Se sont d’ailleurs développés, dans les approches par les parcours, des modèles d’analyses permettant d’identifier et de conceptualiser théoriquement et méthodologiquement ces notions. Les modèles tracés par Michel Grossetti sur les formes de prévisibilité des situations (Grossetti, 2006 et 2009) sont une de ces références. Dans ce modèle, la transition se définit par sa prévisibilité et la non définition de ses issues, tandis que le « carrefour » se définit par sa prévisibilité et la définition de ses issues. Quant à la forme de la crise, celle-ci correspond aux situations où ni le moment ni les issues sont prévues. Se rapprochant de ce modèle, Bidart définit la bifurcation comme « […] l’apparition d’une crise ouvrant un carrefour biographique imprévisible dont les voies sont elles aussi au départ imprévues – même si elles vont rapidement se limiter à quelques alternatives –, au sein desquelles sera choisie une issue qui induit un changement important d’orientation. » (2006 : 32). À ce propos, la notion de « bifurcation » semble être l’une des plus privilégiée par les sociologues quant à l’étude des configurations telles qu’elles apparaissent dans les trajectoires individuelles.
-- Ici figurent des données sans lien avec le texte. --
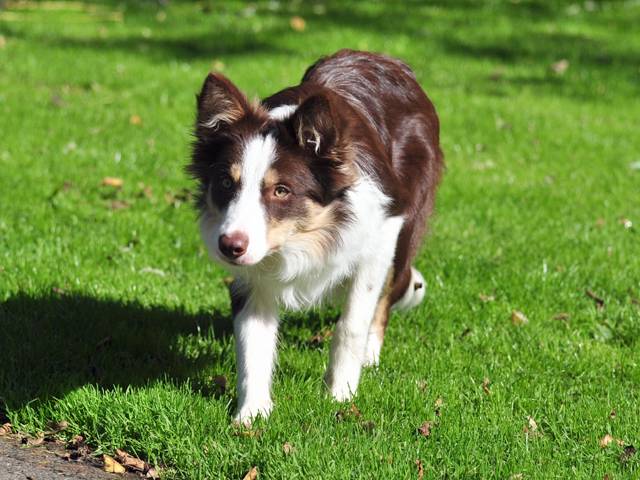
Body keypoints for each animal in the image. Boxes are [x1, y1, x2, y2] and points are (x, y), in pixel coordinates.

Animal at [189, 49, 443, 422]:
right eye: (225, 182)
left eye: (281, 190)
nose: (229, 247)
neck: (304, 237)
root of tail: (382, 57)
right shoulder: (253, 270)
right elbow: (252, 340)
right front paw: (251, 413)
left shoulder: (381, 231)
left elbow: (352, 323)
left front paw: (340, 394)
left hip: (408, 220)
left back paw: (370, 353)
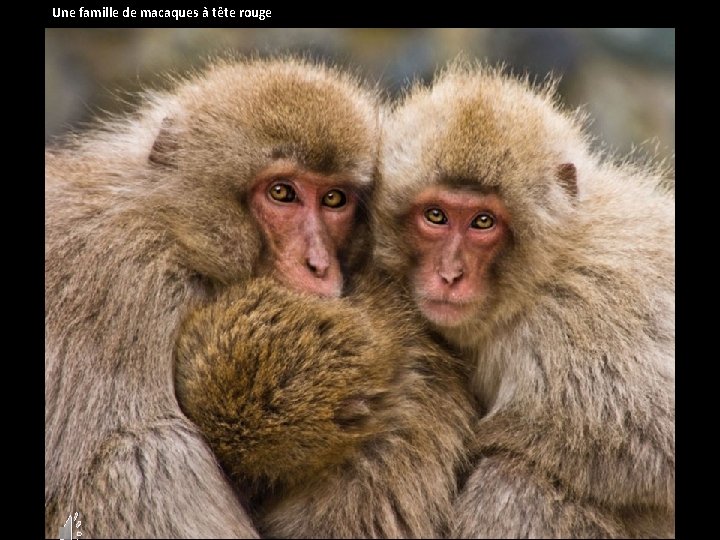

Marc Bessin, Michel Grossetti et

Claire Bidart (2009) insistent sur le fait que les moments de bifurcations et de ruptures dans les trajectoires sont loin d’être exceptionnels. Selon eux, c’est tout l’inverse qui se produit, ces moments, d’une intensité variable, sont fréquents et arrivent régulièrement. Je ne m’attarde pas plus longuement sur ces notions. Étant donné le caractère inductif de la recherche, les récits de vie récoltés permettront, une fois analysés, de révéler laquelle s’avèrera la plus pertinente dans l’étude du recours au coaching de vie.

L’attention accordé à la factualité processuelle et cyclique des événements de vies et à leurs temporalités sont les éléments qui m’ont semblé les plus intéressants quant aux choix de cette approche. En fait, c’est qu’une large part des enquêtes produites en sciences sociales sur le coaching [en entreprise surtout] priorisent la dimension théorique, c’est-à-dire que les grands courants - la psychologisation du social par exemple- sont souvent invoqués comme les explications les plus légitimes au détriment des effectifs empiriques (la recherche de Salman fait exception). Je souhaite donc emboiter le pas de Molly George, Katariina Mäkinen et Michal Pagis pour nuancer ou compléter les thèses formulées en venant y ajouter les récits de vie des personnes coachées. Tout comme le récit du coach, celui de la personne coachée est un analyseur crucial dans la compréhension du phénomène. Mettre leurs récits et leurs parcours en dialogues peut permettre une « propreté méthodologique », pour reprendre les mots de René Lévy (2001).